Book in Review: The Summer of Chasing Mermaids by Sarah Ockler8:03 PM
Title: The Summer of Chasing Mermaids
Author: Sarah Ockler
Publishing Date: June 2nd 2015
Publisher: Simon Pulse
Rating: 5/5 stars
The youngest of six talented sisters, Elyse d’Abreau was destined for stardom—until a boating accident took everything from her. Now, the most beautiful singer in Tobago can’t sing. She can’t even speak.
Seeking quiet solitude, Elyse accepts a friend’s invitation to Atargatis Cove. Named for the mythical first mermaid, the Oregon seaside town is everything Elyse’s home in the Caribbean isn’t: An ocean too cold for swimming, parties too tame for singing, and people too polite to pry—except for one.
Christian Kane is a notorious playboy—insolent, arrogant, and completely charming. He’s also the only person in Atargatis Cove who doesn’t treat Elyse like a glass statue. He challenges her to express herself, and he admires the way she treats his younger brother Sebastian, who believes Elyse is the legendary mermaid come to life.
When Christian needs a first mate for the Cove’s high-stakes Pirate Regatta, Elyse reluctantly stows her fear of the sea and climbs aboard. The ocean isn’t the only thing making waves, though—swept up in Christian’s seductive tide and entranced by the Cove’s charms, Elyse begins to wonder if a life of solitude isn’t what she needs. But changing course again means facing her past. It means finding her inner voice. And scariest of all, it means opening her heart to a boy who’s best known for breaking them . . .
I guess I could begin with the writing style. Good god, there's this amazing prose in this story that borders around perfection. I'm usually nitpicky about the writing of anything I read, but there isn't anything I found wrong in this at all. The language and the storytelling blew me away, that I felt so enchanted and intrigued of a story I would've normally considered a cliche. There is goddamn poetry in this novel and it's actually good and it will hit you hard in that tiny spot in your chest and make you cry fat ugly tears because you will realize how much it hits so close to home.

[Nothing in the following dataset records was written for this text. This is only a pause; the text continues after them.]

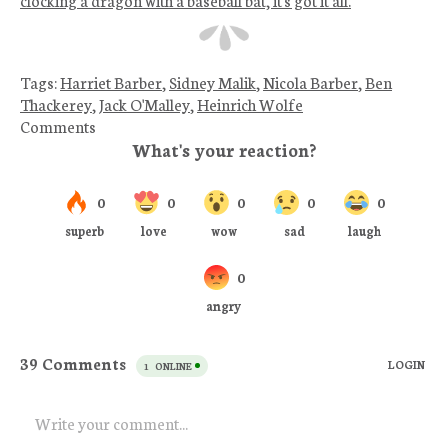
Tags:
Harriet Barber
,
Sidney Malik
,
Nicola Barber
,
Ben
Thackerey
,
Jack O'Malley
,
Heinrich Wolfe
Comments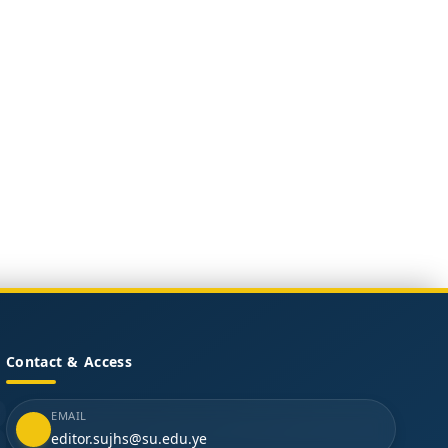
Contact & Access
EMAIL
editor.sujhs@su.edu.ye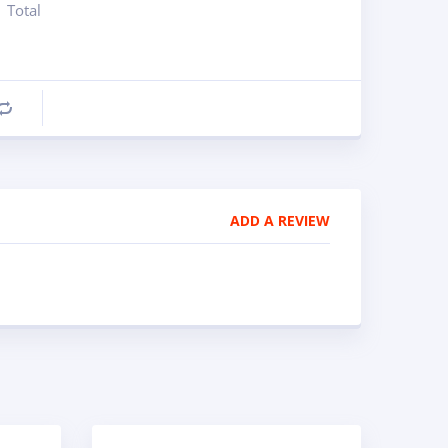
Total
Compare
ADD A REVIEW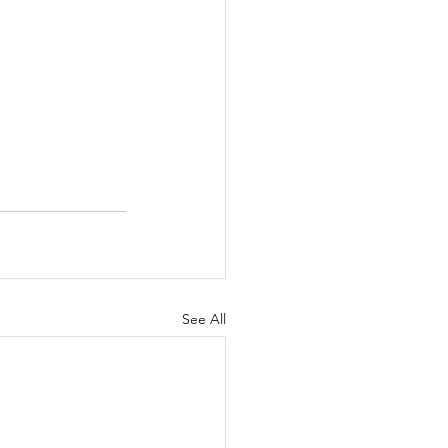
See All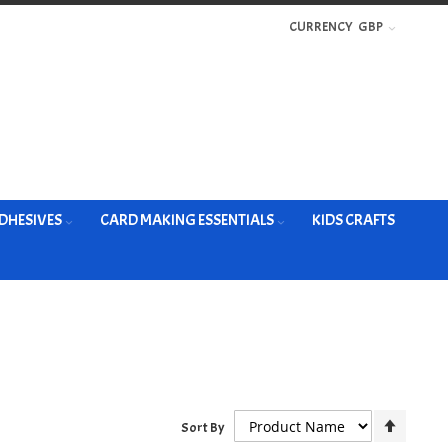
CURRENCY
GBP
DHESIVES
CARD MAKING ESSENTIALS
KIDS CRAFTS
Set
Sort By
Descen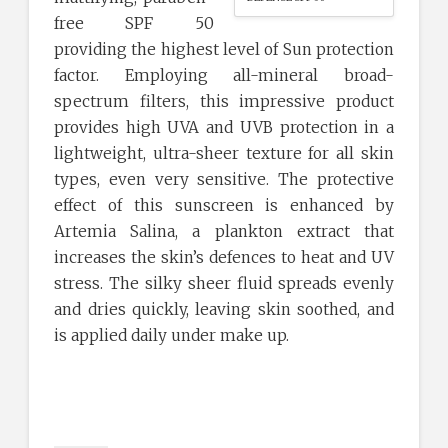
free SPF 50
providing the highest level of Sun protection
factor. Employing all-mineral broad-
spectrum filters, this impressive product
provides high UVA and UVB protection in a
lightweight, ultra-sheer texture for all skin
types, even very sensitive. The protective
effect of this sunscreen is enhanced by
Artemia Salina, a plankton extract that
increases the skin’s defences to heat and UV
stress. The silky sheer fluid spreads evenly
and dries quickly, leaving skin soothed, and
is applied daily under make up.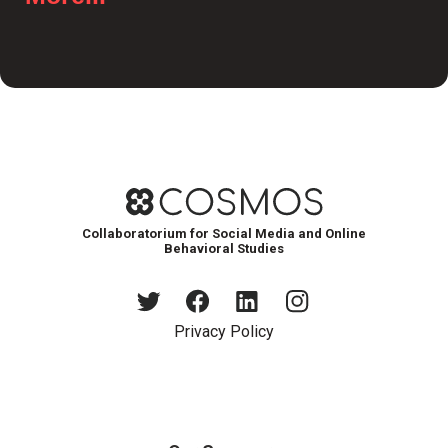
Collaboratorium for Social Media and Online
Behavioral Studies
Privacy Policy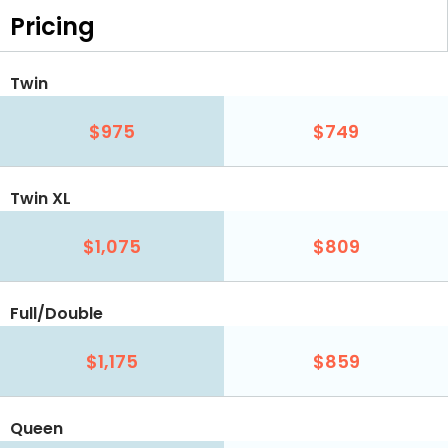
Pricing
Twin
$975
$749
Twin XL
$1,075
$809
Full/Double
$1,175
$859
Queen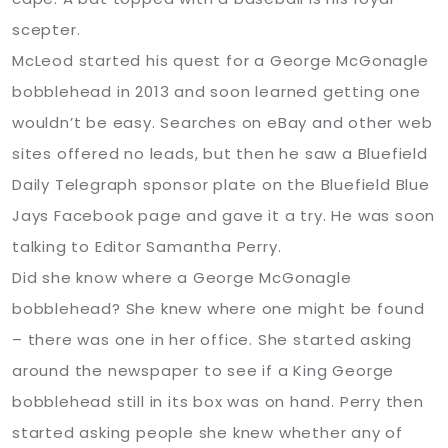
scepter.
McLeod started his quest for a George McGonagle
bobblehead in 2013 and soon learned getting one
wouldn’t be easy. Searches on eBay and other web
sites offered no leads, but then he saw a Bluefield
Daily Telegraph sponsor plate on the Bluefield Blue
Jays Facebook page and gave it a try. He was soon
talking to Editor Samantha Perry.
Did she know where a George McGonagle
bobblehead? She knew where one might be found
– there was one in her office. She started asking
around the newspaper to see if a King George
bobblehead still in its box was on hand. Perry then
started asking people she knew whether any of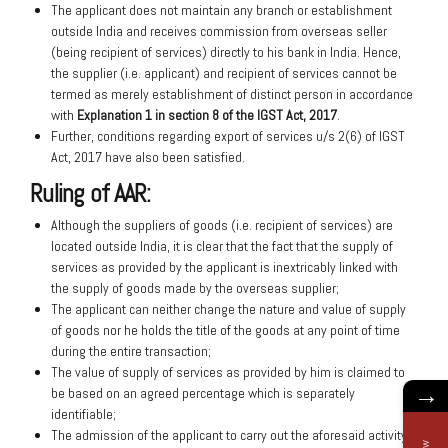
The applicant does not maintain any branch or establishment
outside India and receives commission from overseas seller
(being recipient of services) directly to his bank in India. Hence,
the supplier (i.e. applicant) and recipient of services cannot be
termed as merely establishment of distinct person in accordance
with
Explanation 1 in section 8 of the IGST Act, 2017
.
Further, conditions regarding export of services u/s 2(6) of IGST
Act, 2017 have also been satisfied.
Ruling of AAR:
Although the suppliers of goods (i.e. recipient of services) are
located outside India, it is clear that the fact that the supply of
services as provided by the applicant is inextricably linked with
the supply of goods made by the overseas supplier;
The applicant can neither change the nature and value of supply
of goods nor he holds the title of the goods at any point of time
during the entire transaction;
The value of supply of services as provided by him is claimed to
→
be based on an agreed percentage which is separately
identifiable;
The admission of the applicant to carry out the aforesaid activity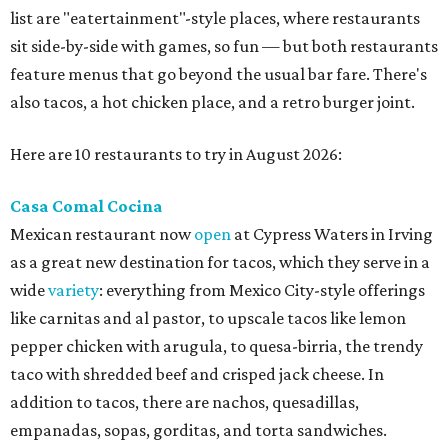
Jimmy and Rima Sejdini, who've owned and operated a
variety of restaurants north of Dallas
including
Hemingway Brunch and Townhouse Brunch. Their
menu
at Harissa features Middle Eastern favorites executed
with precision: hummus, falafel, grilled haloumi, lamb
chops, all kinds of kebabs, a Greek gyro platter, and
notable Northeast-style dishes like chicken lemon rice
soup and a lahmacun flatbread topped with ground beef,
onion, tomato, garlic, and red peppers. Prices are
moderate, and there's a full bar with cocktails such as an
espresso martini made with Turkish coffee.
Pane Vino North
Plano residents are pumped by this quintessential
neighborhood Italian restaurant which recently opened
at the key intersection of Park and Preston — a spinoff of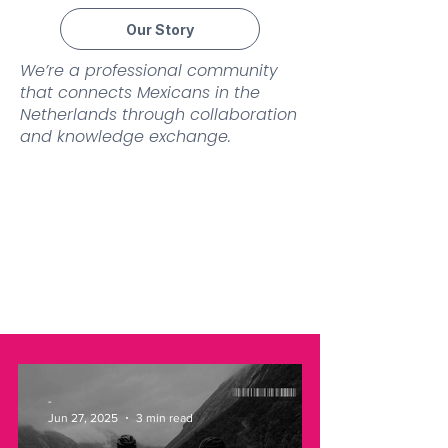
Our Story
We’re a professional community
that connects Mexicans in the
Netherlands through collaboration
and knowledge exchange.
-
Jun 27, 2025
3 min read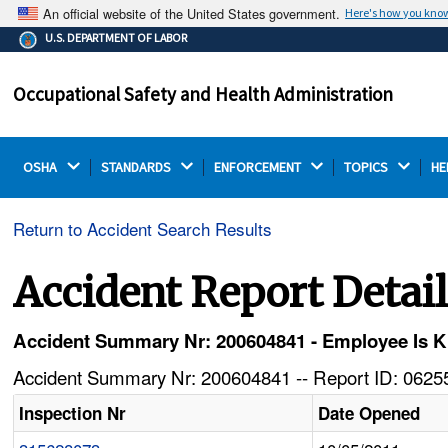
An official website of the United States government.
Here's how you kno
The .gov means it's official.
U.S. DEPARTMENT OF LABOR
Federal government websites often end in .gov or .mil.
Before sharing sensitive information, make sure you're
Occupational Safety and Health Administration
on a federal government site.
OSHA 
STANDARDS 
ENFORCEMENT 
TOPICS 
HE
Return to Accident Search Results
Accident Report Detai
Accident Summary Nr: 200604841 - Employee Is 
Accident Summary Nr: 200604841 -- Report ID: 06255
Inspection Nr
Date Opened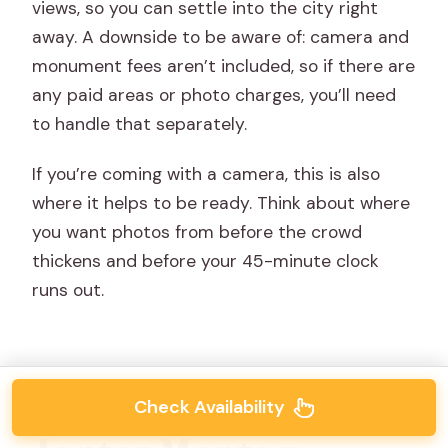
views, so you can settle into the city right
away. A downside to be aware of: camera and
monument fees aren’t included, so if there are
any paid areas or photo charges, you’ll need
to handle that separately.
If you’re coming with a camera, this is also
where it helps to be ready. Think about where
you want photos from before the crowd
thickens and before your 45-minute clock
runs out.
Check Availability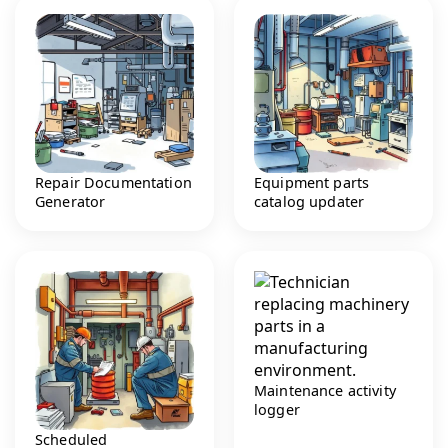
Repair Documentation
Equipment parts
Generator
catalog updater
Maintenance activity
logger
Scheduled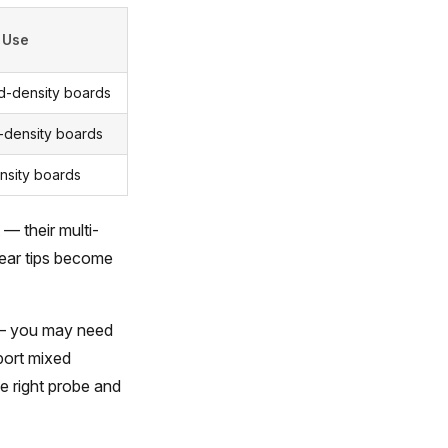
 Use
d-density boards
density boards
nsity boards
 — their multi-
pear tips become
 — you may need
pport mixed
e right probe and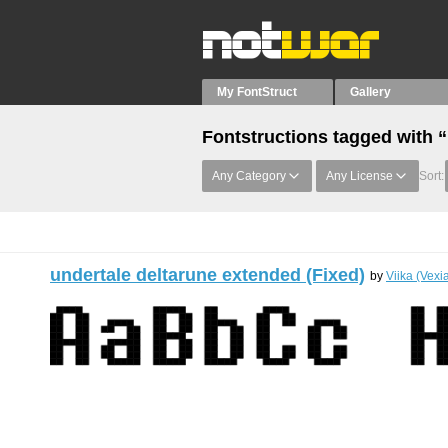
My FontStruct
Gallery
Fontstructions tagged with
Any Category
Any License
Sort:
undertale deltarune extended (Fixed)
by
Viika (Vexi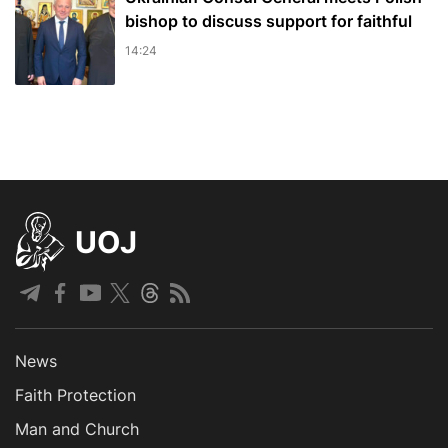
bishop to discuss support for faithful
14:24
UOJ
News
Faith Protection
Man and Church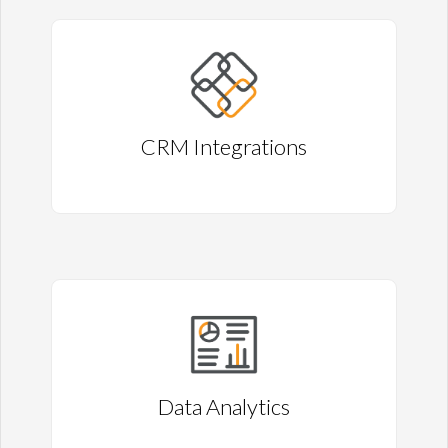
CRM Integrations
Data Analytics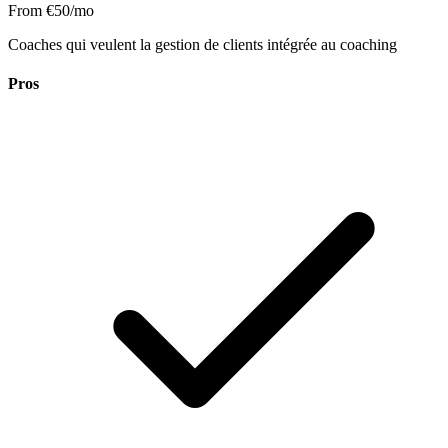
From €50/mo
Coaches qui veulent la gestion de clients intégrée au coaching
Pros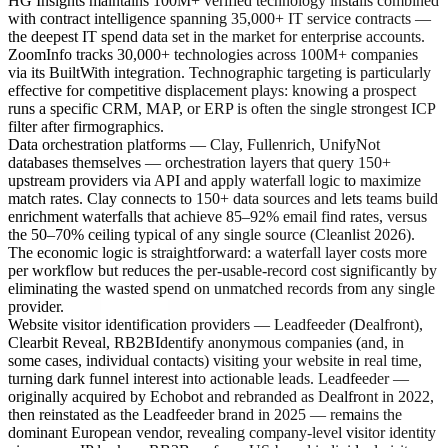
HG Insights maintains 100M+ verified technology installs combined
with contract intelligence spanning 35,000+ IT service contracts —
the deepest IT spend data set in the market for enterprise accounts.
ZoomInfo tracks 30,000+ technologies across 100M+ companies
via its BuiltWith integration. Technographic targeting is particularly
effective for competitive displacement plays: knowing a prospect
runs a specific CRM, MAP, or ERP is often the single strongest ICP
filter after firmographics.
Data orchestration platforms — Clay, Fullenrich, Unify
Not
databases themselves — orchestration layers that query 150+
upstream providers via API and apply waterfall logic to maximize
match rates. Clay connects to 150+ data sources and lets teams build
enrichment waterfalls that achieve 85–92% email find rates, versus
the 50–70% ceiling typical of any single source (Cleanlist 2026).
The economic logic is straightforward: a waterfall layer costs more
per workflow but reduces the per-usable-record cost significantly by
eliminating the wasted spend on unmatched records from any single
provider.
Website visitor identification providers — Leadfeeder (Dealfront),
Clearbit Reveal, RB2B
Identify anonymous companies (and, in
some cases, individual contacts) visiting your website in real time,
turning dark funnel interest into actionable leads. Leadfeeder —
originally acquired by Echobot and rebranded as Dealfront in 2022,
then reinstated as the Leadfeeder brand in 2025 — remains the
dominant European vendor, revealing company-level visitor identity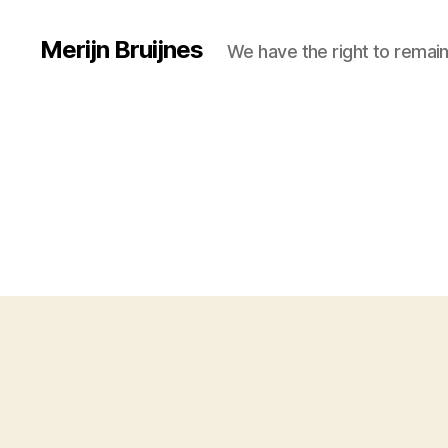
Merijn Bruijnes
We have the right to remain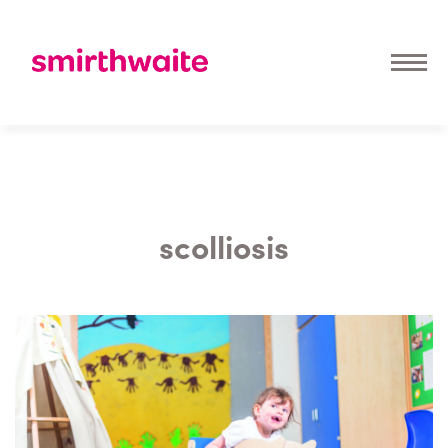
scolliosis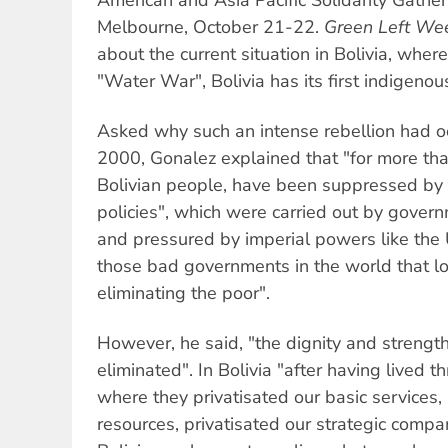
Melbourne, October 21-22.
Green Left We
about the current situation in Bolivia, where
"Water War", Bolivia has its first indigeno
Asked why such an intense rebellion had oc
2000, Gonalez explained that "for more tha
Bolivian people, have been suppressed by
policies", which were carried out by gover
and pressured by imperial powers like the 
those bad governments in the world that lo
eliminating the poor".
However, he said, "the dignity and strengt
eliminated". In Bolivia "after having lived t
where they privatisated our basic services, 
resources, privatisated our strategic comp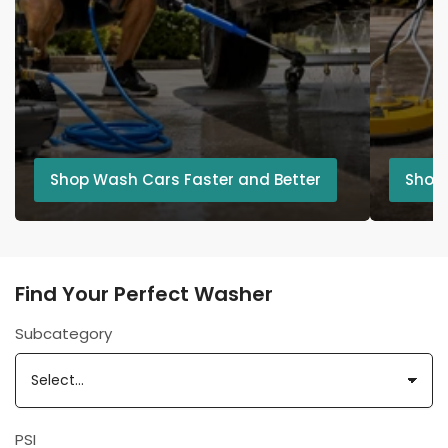
Shop Wash Cars Faster and Better
Shop
Find Your Perfect Washer
Subcategory
PSI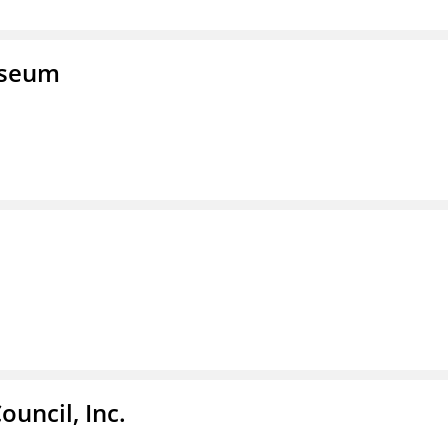
useum
ouncil, Inc.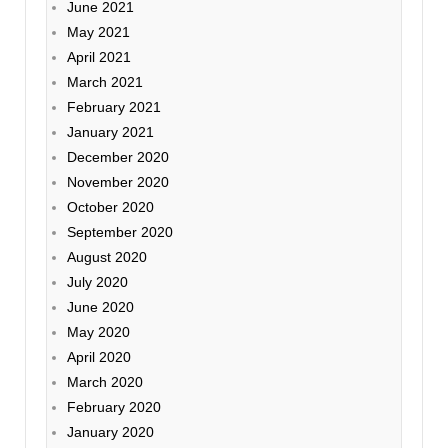
June 2021
May 2021
April 2021
March 2021
February 2021
January 2021
December 2020
November 2020
October 2020
September 2020
August 2020
July 2020
June 2020
May 2020
April 2020
March 2020
February 2020
January 2020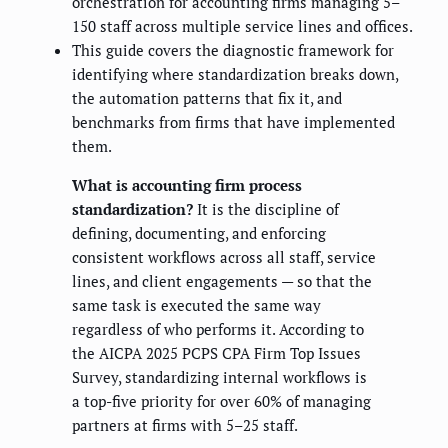
orchestration for accounting firms managing 5–
150 staff across multiple service lines and offices.
This guide covers the diagnostic framework for
identifying where standardization breaks down,
the automation patterns that fix it, and
benchmarks from firms that have implemented
them.
What is accounting firm process
standardization?
It is the discipline of
defining, documenting, and enforcing
consistent workflows across all staff, service
lines, and client engagements — so that the
same task is executed the same way
regardless of who performs it. According to
the AICPA 2025 PCPS CPA Firm Top Issues
Survey, standardizing internal workflows is
a top-five priority for over 60% of managing
partners at firms with 5–25 staff.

That's how I felt, and I connected with this book in a whole different level than I expected. I wanted to like this book because, like the MC I have a special connection with the ocean and would consider myself a mermaid chaser, however you may interpret that. But instead of liking it, I loved it. This book exceeded my expectations and oh my god, I can't stop rambling about how amazing this book is!
Aside from the gorgeous writing, the characters are incredible. There's the MC, Elyse, who's practically my hero right now and will be yours too once you read this. She's a person of color from the Caribbean, who lost her voice because of an accident in the sea that happened before the story starts. But despite her shortcomings and the tragedy that changed her life, she is strong, independent and a genuine person who cares about the people around her. She's a fighter and has a clear sense of how to achieve her goals. Even though it takes some time for her to pick herself up, she eventually does, and that is what's important.
Christian, the love interest, wasn't really my type at first. I had my reservations about him, but getting to know him more in the story, made me change my mind. The more the story delved deeper into who he is, the more I (and Elyse) fell in love with him. Although shown to be somewhat of a playboy with a cocky attitude, Christian is actually sincere and an ambitions man, who is only the way he is because of the extreme pressure his dad puts on him. His little brother, Sebastian, is my personal favorite though, because he is such a darling! He isn't afraid to do what he wants and to break out from societal norms and traditional gender roles. Plus, I can definitely relate with his mermaid obsession!
The way the ocean is portrayed in this story made me feel like it is a whole character on its own. I really connected to it even more reading this, and I was able to empathize with how Elyse feels about her relationship with it. There's this constant struggle between her and the ocean and it is another relationship that I found very interesting to read about - even more so than her romance with Christian. There's a level of depth here and an understanding that only Elyse realizes as she comes to terms with her feelings with the ocean.
I had thought that this book would be a light and easy read for me, but it turns out it's much deeper than I thought. It actually puts several issues into discussion- politics, sexism, feminism, misogyny and so many more. There's also sex in the story, as well as female masturbation. Overall, I found this book very empowering for females, but with the heavy subject matter I would recommend this to more mature YA readers who would be able to understand and appreciate the story.
The Summer of Chasing Mermaids is not just a light summer or beach read - it is beautiful in its own right and definitely worth a read. Oh, and did I mention - there's also some mermaid lore in the story?